What this task involves: Using the data below, return all lines in which "deeper" appears.
Exercise data below:
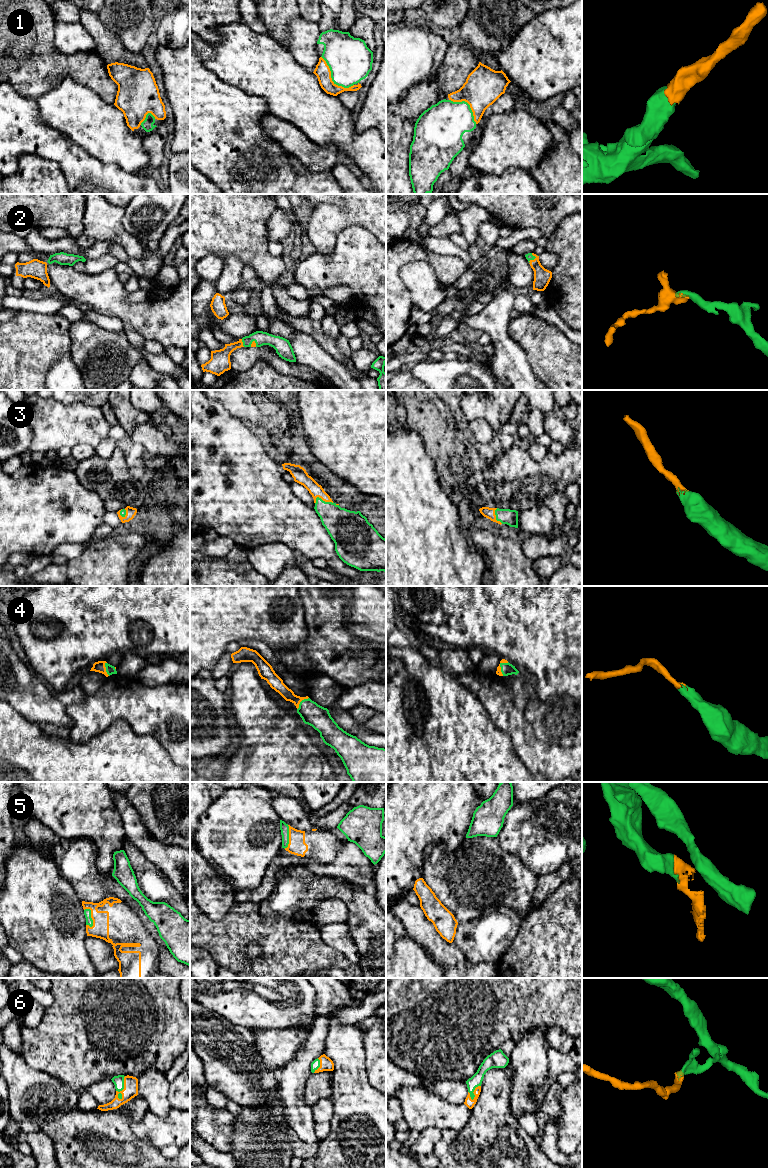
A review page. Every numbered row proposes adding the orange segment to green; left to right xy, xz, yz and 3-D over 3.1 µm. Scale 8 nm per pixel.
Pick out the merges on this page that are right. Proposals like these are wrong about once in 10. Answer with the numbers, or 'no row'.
1, 2, 3, 4, 5, 6

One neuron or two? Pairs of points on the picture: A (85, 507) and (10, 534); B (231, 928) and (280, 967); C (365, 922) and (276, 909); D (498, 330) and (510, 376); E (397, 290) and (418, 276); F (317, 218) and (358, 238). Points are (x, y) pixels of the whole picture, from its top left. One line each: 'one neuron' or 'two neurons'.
A: one neuron
B: one neuron
C: one neuron
D: one neuron
E: two neurons
F: two neurons

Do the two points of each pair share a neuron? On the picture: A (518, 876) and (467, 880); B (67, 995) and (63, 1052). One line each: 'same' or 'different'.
A: same
B: same

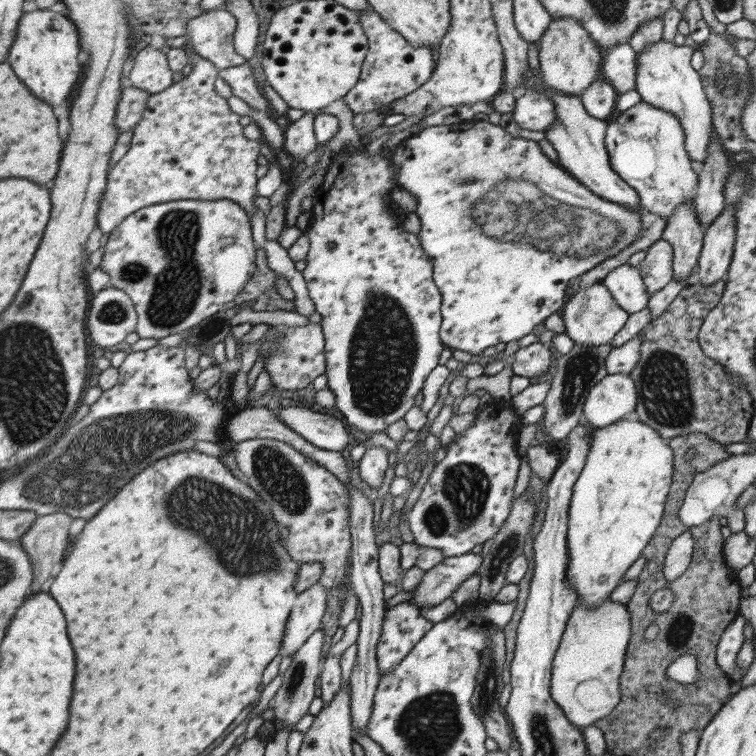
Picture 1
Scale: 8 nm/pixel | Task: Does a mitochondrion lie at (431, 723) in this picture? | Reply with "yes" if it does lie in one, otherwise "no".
yes

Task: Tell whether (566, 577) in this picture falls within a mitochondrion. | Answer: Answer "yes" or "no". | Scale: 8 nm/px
no

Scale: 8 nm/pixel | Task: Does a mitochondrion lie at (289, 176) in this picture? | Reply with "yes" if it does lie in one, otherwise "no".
no

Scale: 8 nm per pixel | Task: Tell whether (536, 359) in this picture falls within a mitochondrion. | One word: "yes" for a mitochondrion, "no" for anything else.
no

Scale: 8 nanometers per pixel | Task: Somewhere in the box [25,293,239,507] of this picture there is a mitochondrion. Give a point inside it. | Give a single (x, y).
(113, 312)

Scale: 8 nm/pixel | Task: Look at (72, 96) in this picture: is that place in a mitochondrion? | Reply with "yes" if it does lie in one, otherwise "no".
no

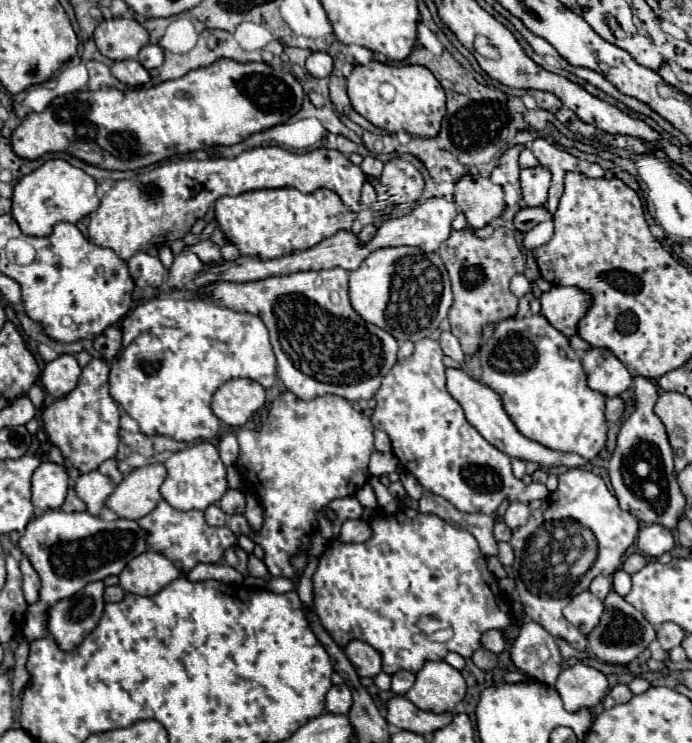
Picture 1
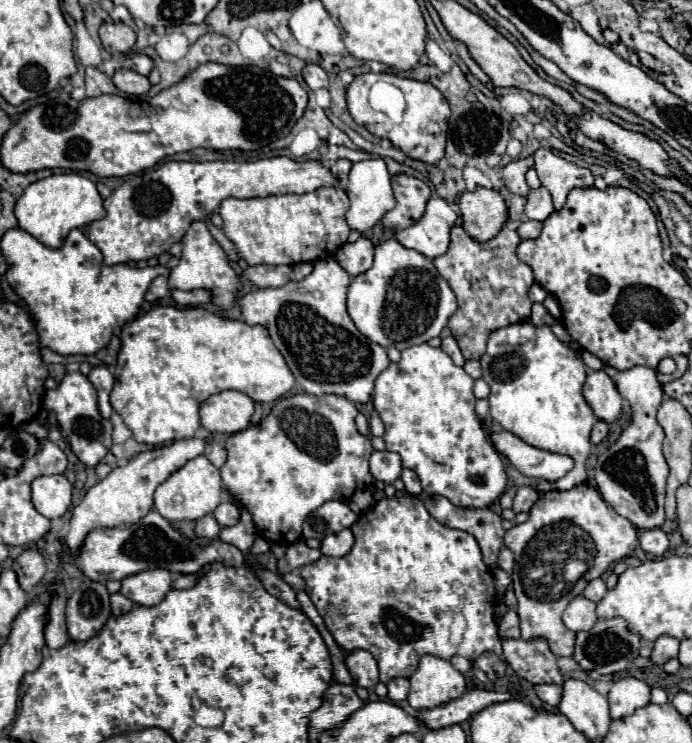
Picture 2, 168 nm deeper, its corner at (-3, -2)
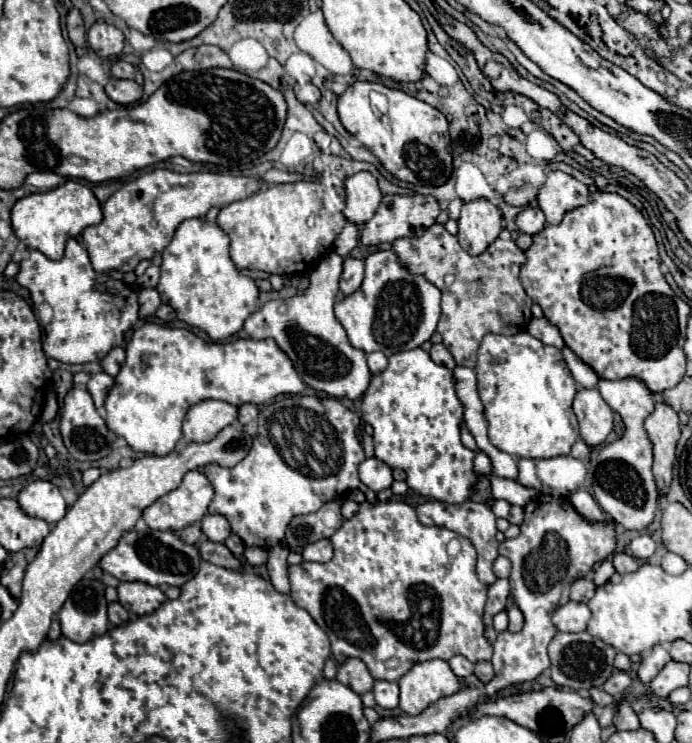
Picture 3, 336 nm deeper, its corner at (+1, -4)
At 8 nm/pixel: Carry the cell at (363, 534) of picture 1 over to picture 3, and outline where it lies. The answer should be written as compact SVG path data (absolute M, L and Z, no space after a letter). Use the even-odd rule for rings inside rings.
M324 538L324 540L312 542L304 548L302 550L302 560L306 560L306 562L328 562L332 558L332 554L334 554L332 542Z

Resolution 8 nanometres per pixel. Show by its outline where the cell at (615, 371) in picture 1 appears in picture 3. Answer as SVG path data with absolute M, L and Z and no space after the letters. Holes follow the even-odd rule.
M580 388L574 398L574 414L580 424L580 438L588 448L600 446L612 432L612 408L604 402L600 392Z

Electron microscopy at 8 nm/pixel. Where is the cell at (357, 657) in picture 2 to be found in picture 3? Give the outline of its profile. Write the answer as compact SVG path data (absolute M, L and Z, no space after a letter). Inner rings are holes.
M350 658L346 660L336 674L336 680L340 680L344 686L352 688L356 694L366 694L372 690L374 678L370 676L366 664L358 658Z

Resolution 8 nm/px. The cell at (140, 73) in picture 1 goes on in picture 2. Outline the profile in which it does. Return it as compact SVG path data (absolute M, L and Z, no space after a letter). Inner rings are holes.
M120 68L114 72L112 82L118 86L118 90L132 94L132 96L142 96L150 90L150 80L142 74L136 74L130 68Z

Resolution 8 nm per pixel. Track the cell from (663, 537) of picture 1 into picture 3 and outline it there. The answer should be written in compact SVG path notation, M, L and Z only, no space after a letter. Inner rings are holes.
M640 534L630 542L630 550L632 550L632 556L636 556L640 560L646 560L656 552L656 544L654 544L654 540L650 536Z

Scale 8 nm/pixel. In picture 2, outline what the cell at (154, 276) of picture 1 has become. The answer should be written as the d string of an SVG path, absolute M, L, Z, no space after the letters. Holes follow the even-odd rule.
M156 276L156 278L152 280L152 284L148 286L146 300L148 300L148 302L158 302L158 300L162 300L166 294L168 294L168 280L166 280L164 276Z

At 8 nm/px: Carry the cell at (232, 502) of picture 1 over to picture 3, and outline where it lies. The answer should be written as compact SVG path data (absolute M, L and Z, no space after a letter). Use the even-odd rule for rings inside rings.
M206 514L202 518L202 532L210 542L224 542L230 536L230 524L220 514Z

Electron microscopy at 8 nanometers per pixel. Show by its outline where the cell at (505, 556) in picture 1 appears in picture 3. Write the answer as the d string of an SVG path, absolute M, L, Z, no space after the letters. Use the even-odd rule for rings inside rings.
M498 556L494 562L494 574L498 578L508 578L510 576L510 560L504 556Z

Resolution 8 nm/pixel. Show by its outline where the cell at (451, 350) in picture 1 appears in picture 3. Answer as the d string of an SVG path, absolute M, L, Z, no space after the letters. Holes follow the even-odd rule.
M434 344L432 350L430 350L430 356L432 356L432 360L434 360L436 364L442 364L442 366L446 366L446 368L450 368L450 370L456 368L454 358L452 358L452 354L448 352L448 348L446 348L444 344Z

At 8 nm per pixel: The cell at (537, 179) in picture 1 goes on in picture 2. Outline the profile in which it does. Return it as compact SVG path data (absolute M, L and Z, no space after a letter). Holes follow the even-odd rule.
M544 186L530 190L528 202L526 202L526 216L530 220L544 222L552 212L554 212L552 210L552 196L548 194L548 190L544 190Z

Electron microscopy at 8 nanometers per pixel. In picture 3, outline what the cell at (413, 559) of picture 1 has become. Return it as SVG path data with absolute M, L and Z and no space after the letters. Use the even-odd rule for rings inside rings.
M390 500L376 504L362 502L358 512L344 520L330 540L334 546L330 562L300 562L288 568L288 578L294 604L304 608L328 634L332 642L332 656L338 664L348 658L360 658L374 680L398 682L412 664L422 660L450 660L454 654L462 654L470 662L492 658L492 644L484 638L482 624L486 586L476 576L476 550L468 538L446 528L424 526L418 522L412 506ZM454 538L460 542L456 560L446 552L448 542ZM390 658L398 658L400 668L388 668L386 662Z

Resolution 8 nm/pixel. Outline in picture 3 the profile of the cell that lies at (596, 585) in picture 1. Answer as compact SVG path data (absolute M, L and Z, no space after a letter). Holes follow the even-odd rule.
M580 578L580 580L576 580L576 582L572 584L572 588L570 588L570 600L588 602L588 600L594 596L594 592L596 592L594 582Z

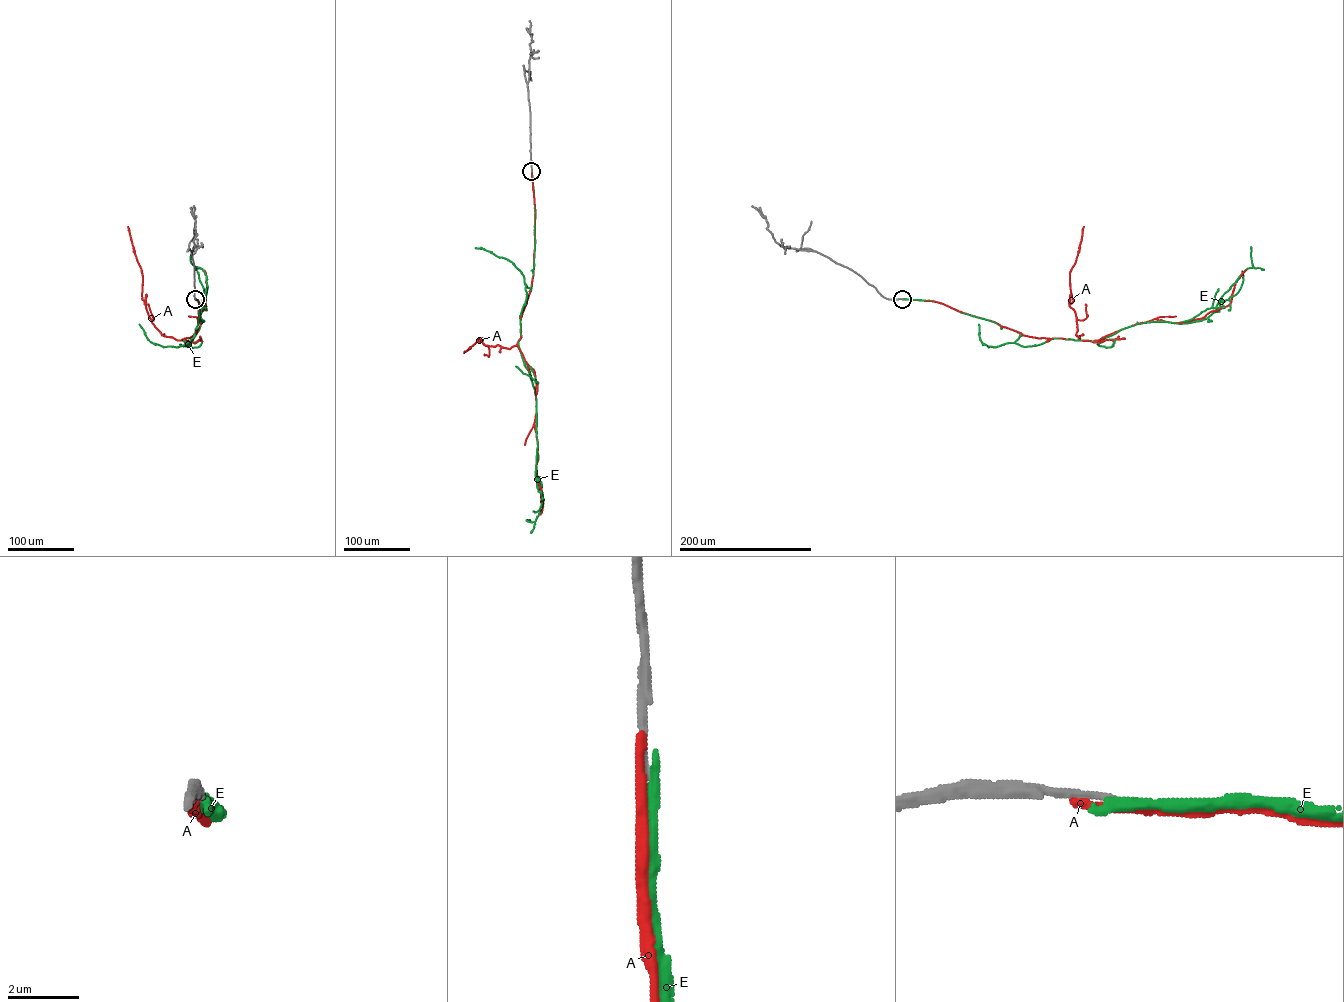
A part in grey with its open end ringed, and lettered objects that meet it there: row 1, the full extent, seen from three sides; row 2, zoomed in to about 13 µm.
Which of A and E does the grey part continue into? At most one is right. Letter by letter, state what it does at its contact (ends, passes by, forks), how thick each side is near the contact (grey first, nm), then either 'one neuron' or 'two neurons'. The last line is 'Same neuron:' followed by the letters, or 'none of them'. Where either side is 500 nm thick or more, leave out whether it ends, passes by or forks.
A: it ends; calibres 260 and 320 nm; two neurons
E: it ends; calibres 200 and 320 nm; one neuron
Same neuron: E

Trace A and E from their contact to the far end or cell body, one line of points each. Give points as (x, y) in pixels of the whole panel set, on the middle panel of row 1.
A: (531, 171), (535, 215), (533, 275), (516, 345), (529, 371), (536, 401), (535, 474), (542, 503), (540, 514)
E: (532, 171), (534, 268), (518, 345), (535, 389), (535, 476), (543, 499), (530, 519)

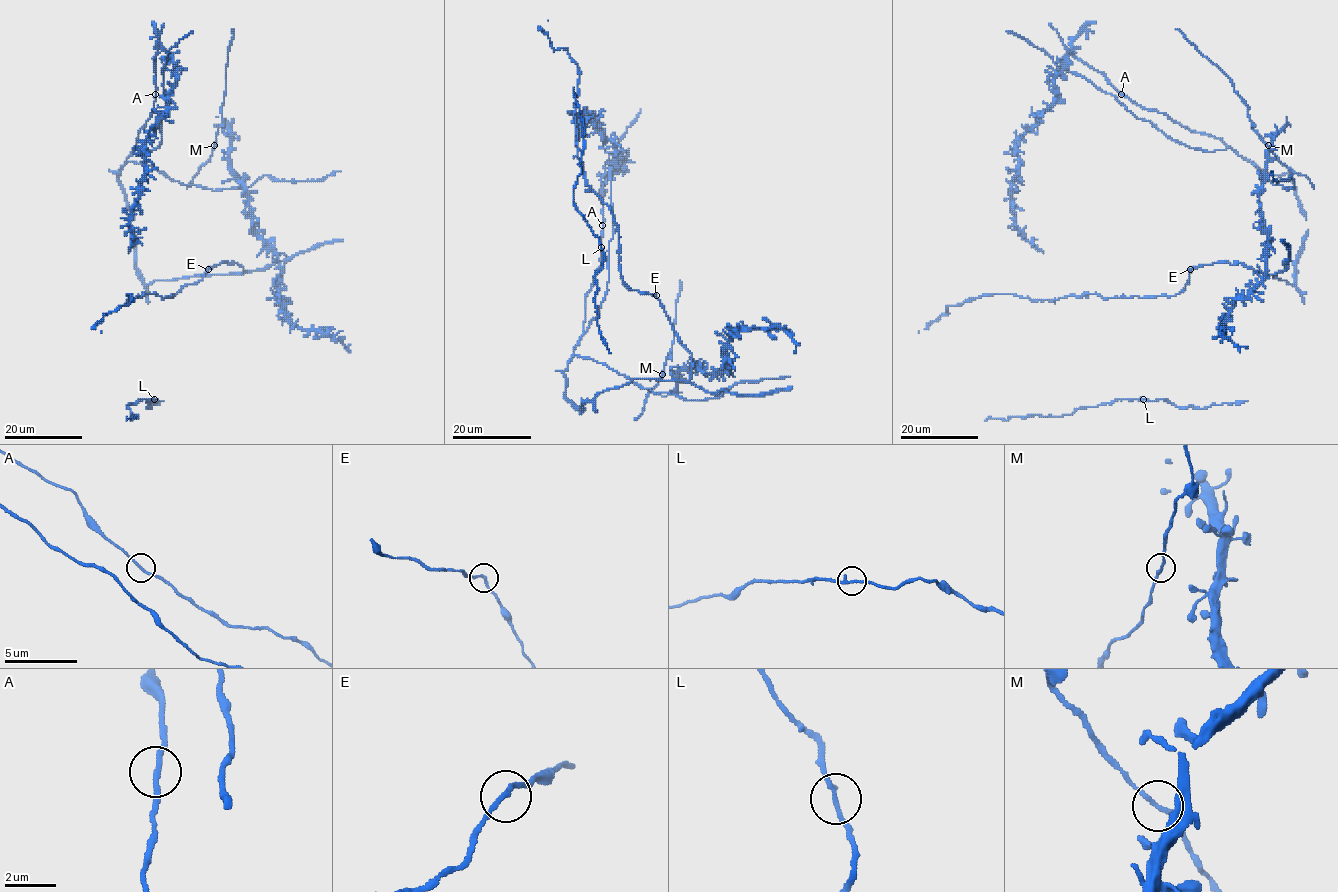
End of Exercise data.
Result:
Picture 2, 168 nm deeper, its corner at (-3, -2)
Picture 3, 336 nm deeper, its corner at (+1, -4)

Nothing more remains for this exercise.